Dink davasında 'Beddua' tartışması

Gazeteci Hrant Dink’in öldürülmesine ilişkin kamu görevlilerinin de yargılandığı davada, beddua polemiği yaşandı.

CANAN COŞKUN

Gazeteci Hrant Dink’in öldürülmesine ilişkin kamu görevlilerinin de yargılandığı davada, İstihbarat Daire Başkanlığı C Şube Müdürü sanık Ali Fuat Yılmazer ile mahkeme başkanı Ali İhsan Horasan arasında “beddua polemiği” yaşandı. Horasan’ın “Hâkime, Cumhurbaşkanı’na beddua ettiğiniz için müdahale ettim” demesi üzerine Yılmazer savunmasını kesti.

İstanbul 14. Ağır Ceza Mahkemesi’ndeki duruşmada savunmasına devam eden Yılmazer, dönemin İstanbul İstihbarat Şube Müdürü Ahmet İlhan Güler’in Danıştay ve Dink cinayetlerini önceden engelleyebilecek bilgiye sahibi olduğu halde bunu yapmadığını iddia etti. Yılmazer, “Derin çetelerin önlenmesine ilişkin ihtiyaçlara cevap vermediği, engellediği, İstanbul’daki çalışmaları tıkadığı için görevden alındı. Dink cinayetinde bize bakan bir kusur varsa, İstanbul’daki o zaaflara rağmen Ahmet İlhan Güler’i görevden almamaktır. Alsaydık, o çalışmalar yapılsaydı bu katliamlar gerçekleşmeyecekti” dedi. Dönemin Trabzon İstihbarat Şube Müdürü Engin Dinç’in Tuncel ile Trabzon İstihbarat Şube’de görüşmesiyle ilgili ise “Tuncel polislerle olan ilişkileri sayesinde ‘sırtımız sağlam’ duygu düşüncesi vererek Yasin Hayal ve Ogün Samast’ı azmettirdi. Arkalarında devlet olduğu motivasyonu vardı, kahraman olacaklarına inandılar. Bunu Tuncel’in polisle ilişkisi ile sağladı. Tuncel’in Emniyet’te en güçlü büyük ilişkisi Engin Dinç’tir” dedi.

Beddua tartışması

Duruşmada, Yılmazer ile mahkeme başkanı Horasan arasında “beddua polemiği” yaşandı. Yılmazer, istihbaratçı polis Muhittin Zenit’in savunmasında, kendisiyle ilgili iddialarını reddettiğini belirterek, Zenit’in “Cezaevinde zulüm gördüm. Savcı, avukatım olmadan jandarmaları başıma dikerek ifademi aldı, savcının baskısı altında ifade verdim” dediğini anımsattı. Yılmazer bunun üzerine üye hâkim Cem Karaca’nın “O zaman niye imzaladın madem” dediğini belirterek, “Allah sizin de başınıza getirsin ki niye imzaladığını anlarsınız” diye tepki gösterdi. Bunun üzerine devreye giren Horasan, “Görev yapan hâkimlere beddua etmeyin. Duruşma tutanağı okuyorsunuz. O zaman itiraz etseydiniz. Saygı sınırını aşmayın” dedi. “Bu tavırlar bedduayı hak eden tavırlar” diyen Yılmazer’e Horasan, “Yapılmış, bitmiş. Bu şekilde konuşmaya gerek yok. O dönem gereğini yapmışsınız” diye yanıt verdi. Yılmazer’in “İnşallah bunların hakkını gözettiğiniz kadar bizim de hakkımızı gözettiğinizin bilinci içerisindesinizdir” demesi üzerine, Horasan, “Hak ihlali olmaz bizde. Sizle alakalı konuya gelelim çarpıtmayalım” dedi.
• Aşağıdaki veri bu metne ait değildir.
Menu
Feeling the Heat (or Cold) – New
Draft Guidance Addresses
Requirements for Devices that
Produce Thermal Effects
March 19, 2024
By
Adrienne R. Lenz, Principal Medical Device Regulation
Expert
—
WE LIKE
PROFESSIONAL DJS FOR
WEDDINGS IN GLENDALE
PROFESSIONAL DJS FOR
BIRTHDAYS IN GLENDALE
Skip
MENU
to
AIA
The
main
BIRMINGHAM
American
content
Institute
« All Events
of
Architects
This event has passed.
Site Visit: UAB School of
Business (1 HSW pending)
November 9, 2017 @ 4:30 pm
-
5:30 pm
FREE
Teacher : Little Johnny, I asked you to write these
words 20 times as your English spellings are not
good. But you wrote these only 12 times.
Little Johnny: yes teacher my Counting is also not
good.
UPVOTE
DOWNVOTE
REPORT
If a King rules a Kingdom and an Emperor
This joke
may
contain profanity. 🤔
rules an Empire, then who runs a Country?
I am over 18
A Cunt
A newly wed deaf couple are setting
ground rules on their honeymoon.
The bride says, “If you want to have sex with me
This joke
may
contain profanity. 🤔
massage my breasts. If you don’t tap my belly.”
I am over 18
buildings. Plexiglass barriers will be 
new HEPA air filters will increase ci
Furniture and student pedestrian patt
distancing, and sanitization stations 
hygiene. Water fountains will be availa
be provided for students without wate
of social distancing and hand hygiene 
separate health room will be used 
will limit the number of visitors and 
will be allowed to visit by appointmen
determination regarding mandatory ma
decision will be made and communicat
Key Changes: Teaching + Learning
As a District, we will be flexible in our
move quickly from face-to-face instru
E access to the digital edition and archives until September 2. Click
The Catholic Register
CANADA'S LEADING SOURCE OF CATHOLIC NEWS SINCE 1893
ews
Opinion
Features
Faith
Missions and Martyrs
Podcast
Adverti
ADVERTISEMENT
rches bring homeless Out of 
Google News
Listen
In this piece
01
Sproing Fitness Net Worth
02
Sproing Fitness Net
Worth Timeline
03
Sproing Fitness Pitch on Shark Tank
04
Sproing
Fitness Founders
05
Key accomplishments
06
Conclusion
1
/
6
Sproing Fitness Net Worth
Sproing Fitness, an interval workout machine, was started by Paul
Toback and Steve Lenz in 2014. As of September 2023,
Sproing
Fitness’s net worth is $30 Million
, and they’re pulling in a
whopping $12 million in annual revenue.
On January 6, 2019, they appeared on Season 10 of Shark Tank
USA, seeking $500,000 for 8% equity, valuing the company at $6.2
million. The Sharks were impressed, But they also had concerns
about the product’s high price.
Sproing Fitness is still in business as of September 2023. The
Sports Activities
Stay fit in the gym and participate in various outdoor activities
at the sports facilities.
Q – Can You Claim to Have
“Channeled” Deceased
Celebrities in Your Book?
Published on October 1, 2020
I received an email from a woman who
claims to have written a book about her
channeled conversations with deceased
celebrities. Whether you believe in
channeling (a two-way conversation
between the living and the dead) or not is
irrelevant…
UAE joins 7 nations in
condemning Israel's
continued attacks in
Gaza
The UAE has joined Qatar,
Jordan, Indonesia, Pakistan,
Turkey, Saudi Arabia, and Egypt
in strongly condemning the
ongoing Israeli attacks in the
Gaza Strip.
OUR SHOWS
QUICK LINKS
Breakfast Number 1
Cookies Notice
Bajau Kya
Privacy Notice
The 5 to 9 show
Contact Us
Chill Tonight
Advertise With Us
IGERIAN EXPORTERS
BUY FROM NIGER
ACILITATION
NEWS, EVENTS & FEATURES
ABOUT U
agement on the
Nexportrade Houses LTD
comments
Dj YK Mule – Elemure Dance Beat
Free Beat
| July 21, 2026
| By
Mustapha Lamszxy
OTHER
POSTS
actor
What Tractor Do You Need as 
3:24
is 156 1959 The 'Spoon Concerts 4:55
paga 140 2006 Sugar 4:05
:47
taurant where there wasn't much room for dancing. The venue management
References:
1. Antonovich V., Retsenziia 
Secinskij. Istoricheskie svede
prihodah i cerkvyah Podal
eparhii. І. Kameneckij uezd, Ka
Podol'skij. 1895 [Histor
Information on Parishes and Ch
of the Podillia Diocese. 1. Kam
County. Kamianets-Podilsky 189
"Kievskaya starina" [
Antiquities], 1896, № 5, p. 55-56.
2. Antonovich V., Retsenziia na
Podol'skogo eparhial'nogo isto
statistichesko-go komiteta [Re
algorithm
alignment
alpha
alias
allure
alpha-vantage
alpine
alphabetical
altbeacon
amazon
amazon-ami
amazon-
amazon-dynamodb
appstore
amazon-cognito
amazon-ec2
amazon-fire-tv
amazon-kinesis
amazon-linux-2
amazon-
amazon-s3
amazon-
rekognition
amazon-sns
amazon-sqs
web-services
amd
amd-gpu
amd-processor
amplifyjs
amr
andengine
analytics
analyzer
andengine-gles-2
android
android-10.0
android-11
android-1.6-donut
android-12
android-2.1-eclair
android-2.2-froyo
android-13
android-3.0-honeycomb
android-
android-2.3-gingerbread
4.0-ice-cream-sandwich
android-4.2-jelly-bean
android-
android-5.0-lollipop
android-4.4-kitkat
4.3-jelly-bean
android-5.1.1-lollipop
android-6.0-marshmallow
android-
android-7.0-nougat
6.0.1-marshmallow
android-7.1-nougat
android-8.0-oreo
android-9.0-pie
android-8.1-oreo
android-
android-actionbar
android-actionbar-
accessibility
Duruşmanın ikinci yarısında Yılmazer, savunma hakkının kısıtlandığı gerekçesiyle savunmasını kesti. Horasan’ın “Hâkime, Cumhurbaşkanı’na beddua ettiğiniz için müdahale ettim” demesi üzerine Yılmazer, “Ben bu şartlarda savunma yapmayacağım. Barodan tayin edilecek avukatla sorulara yanıt vereceğim” dedi. Dink ailesi avukatları ise Yılmazer’in savunmasını önemsediklerini belirterek devam etmesini dilediklerini ifade etti.